Eskiden Antalya’da yaz gelince şehir ikiye ayrılırdı: Yaylaya çıkanlar ve deniz kenarına “oba” kuranlar. Biz yaylaya çıkmayanlardandık. Her yıl Mayıs sonunda ya da Haziran başında Konyaaltı ile Arapsuyu sahiline gider, ahşap, hasır ve kontrplaktan yapılmış obalarımızı kurardık.

Obalar 15–20 metrekarelik küçük yapılardı. Ne lüks vardı ne de gösteriş… Ama içinde deniz, gökyüzü, dostluk ve özgürlük vardı. Hali vakti yerinde olanlar belediyenin kiraya verdiği hazır obalardan tutardı; çoğumuzsa kendi elimizle yaptık. Çivi çakmayı, tahta kesmeyi, beton dökmeyi orada öğrendim. Herkes kendi obasının ustasıydı; babalar çalışır, biz çocuklar yardım eder, anneler mutfak köşesini hazır ederdi.

Haziran sıcağı bastı mı, deniz kenarı serin gelirdi. Sabah sekizde mayomuzu giyer, akşam büyükler eve dönene kadar oyun oynar, kitap okur, en çok da denize girerdik.
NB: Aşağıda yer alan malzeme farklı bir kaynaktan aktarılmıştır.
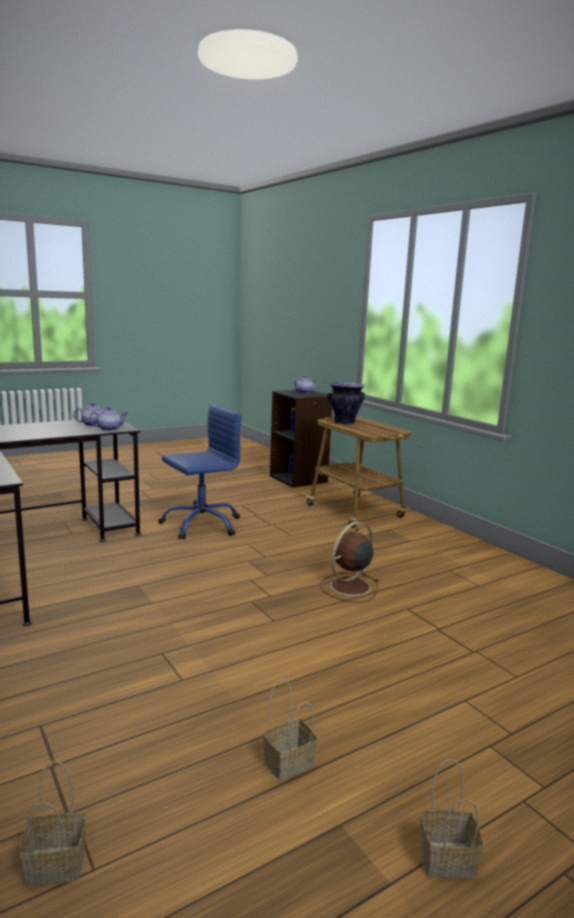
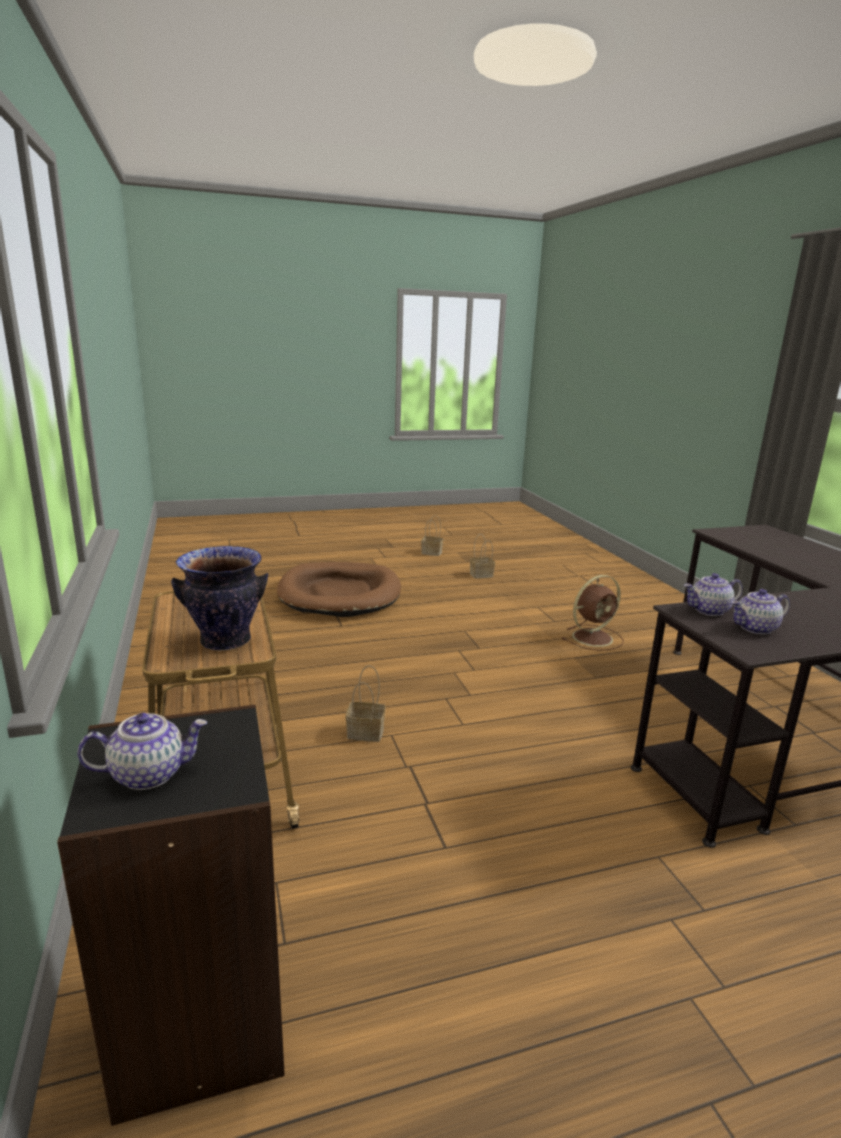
camera: 165 degrees left, 5 degrees up
(53, 866) = (578, 567): basket -> basket (367, 732)
(201, 524) = (532, 782): blue office chair -> none
(349, 587) = (375, 649): brown fan -> brown fan (593, 637)
(466, 658) = (340, 594): none -> brown dog bed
Denizin tuzu, güneşin sıcaklığı, kumun kokusu… Hepsi birer çocukluk hatırası olarak kaldı. O günleri yaşayan herkes bilir: Her Antalyalının anılarında bir “oba yaşamı” vardır.
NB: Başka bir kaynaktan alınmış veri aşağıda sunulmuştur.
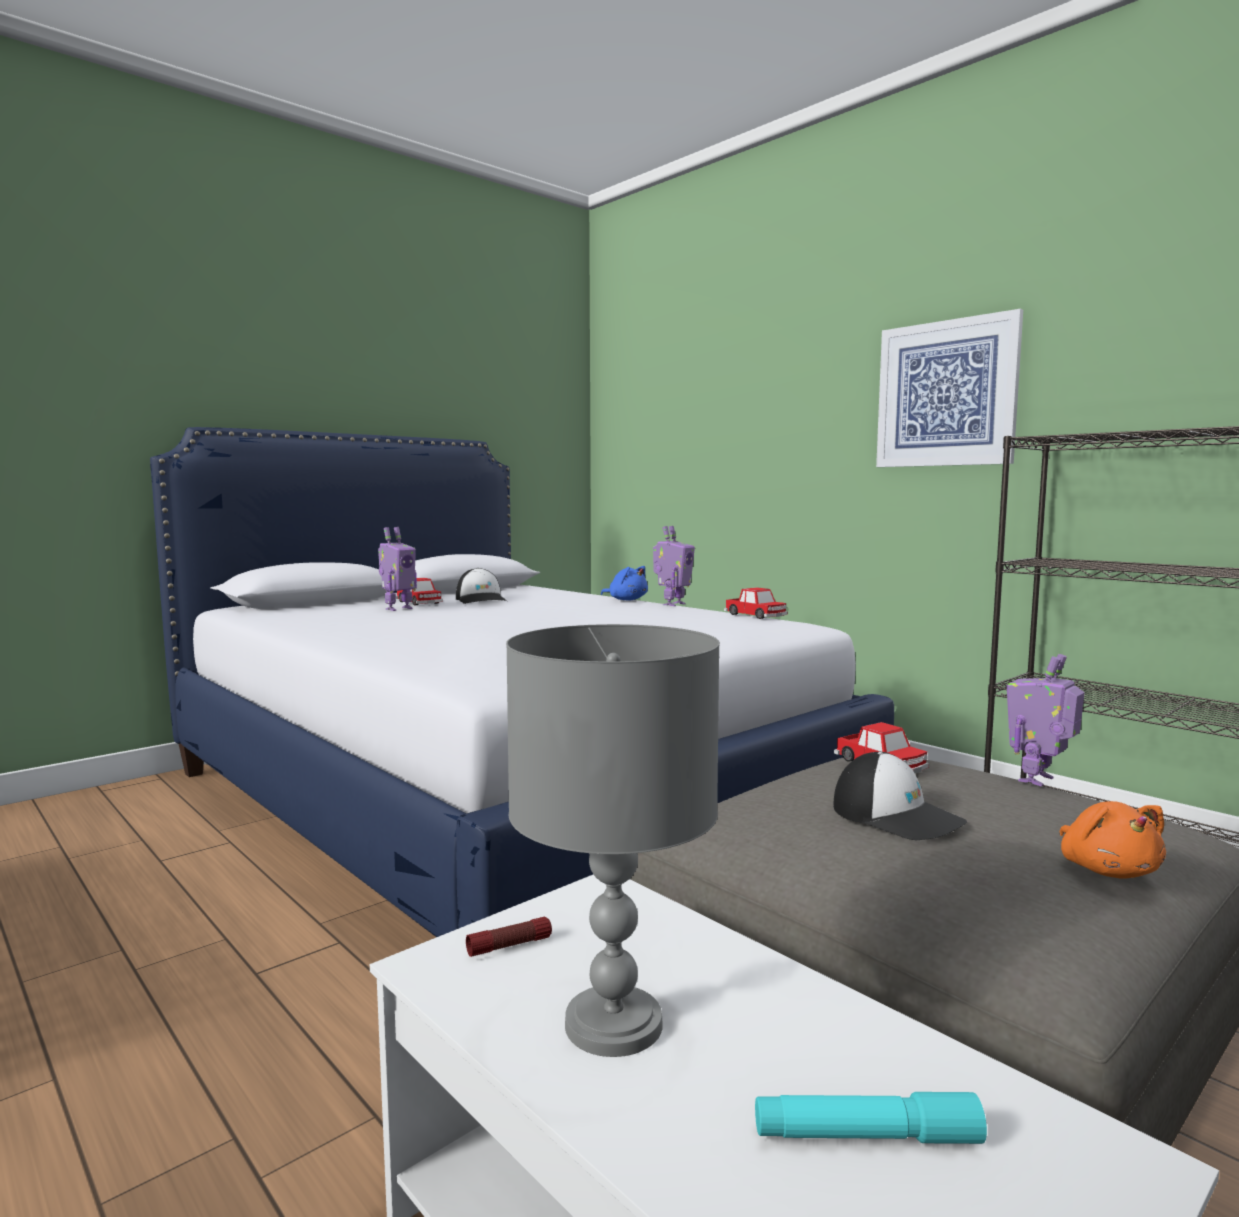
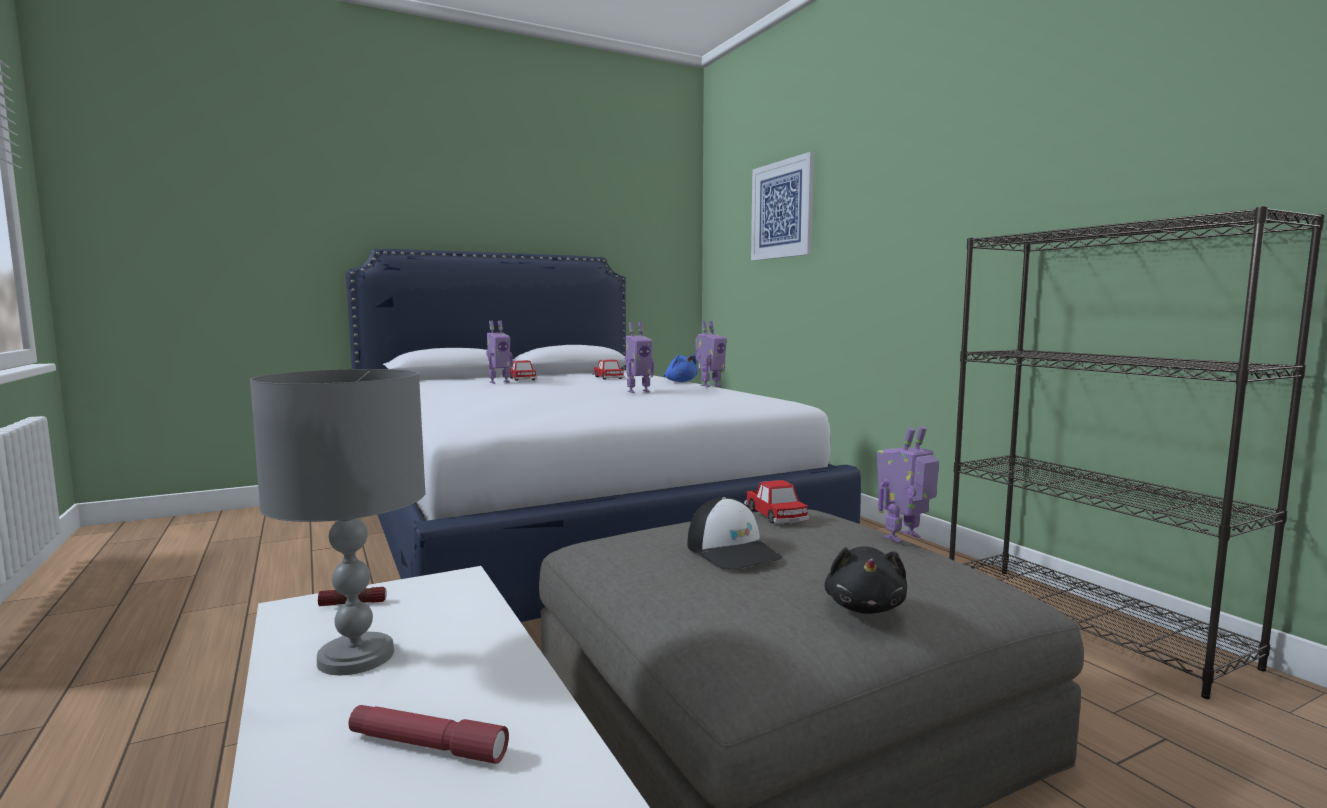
camera: 15 degrees right, 0 degrees up
(481, 600) = (570, 378): cap -> none
(605, 616) = (638, 392): none -> toy robot
(755, 615) = (759, 395): toy car -> toy car (608, 378)
(866, 1136) = (427, 746): turquoise flashlight -> red flashlight
(946, 394) = (951, 204): picture -> picture (782, 210)
(1107, 870) = (865, 607): orange plush toy -> black plush toy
Konyaaltı sahilinde sıra sıra dizili obalar yaz boyunca küçük bir mahalleye dönüşürdü. Kiminin önünde tahta masa, kiminin yanında küçük bir fener olurdu. Akşamüstü güneş batarken herkes dışarı çıkar, sohbet ederdi. Deniz dalgalandığında obaların içi rüzgârla dolar, ama kimse şikâyet etmezdi. Çünkü o rüzgâr, Antalya’nın yaz kokusuydu.
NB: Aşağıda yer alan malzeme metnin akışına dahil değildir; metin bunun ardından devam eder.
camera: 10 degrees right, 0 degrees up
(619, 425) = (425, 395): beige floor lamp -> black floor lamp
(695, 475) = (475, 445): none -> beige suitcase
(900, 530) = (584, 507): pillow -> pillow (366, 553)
Ekim başında söküm zamanı gelirdi. Tahtalar, çiviler, hasırlar toplanır, bir sonraki yıl tekrar kullanılmak üzere saklanırdı. O an biraz hüzünlü olurdu ama bilirdik ki bir yıl sonra aynı yerde, aynı dostlarla yine buluşacağız.

Bugün Konyaaltı sahili modern tesislerle, plajlarla dolu. Ama o obaların yerini hiçbir otel, hiçbir şezlong dolduramaz. Çünkü o obalar sadece yazlık değil, bir yaşam biçimiydi. Kıyının gerçekten halka ait olduğu, denizin bir zenginlik değil, bir paylaşım alanı olduğu günlerdi.

Belki bugün o günlerin izleri kalmadı; ama belleğimizde hâlâ o küçük ahşap obaların sesi var. Dalga vurdukça, çocuk kahkahasıyla karışan o ses hâlâ Konyaaltı sahilinde yankılanıyor.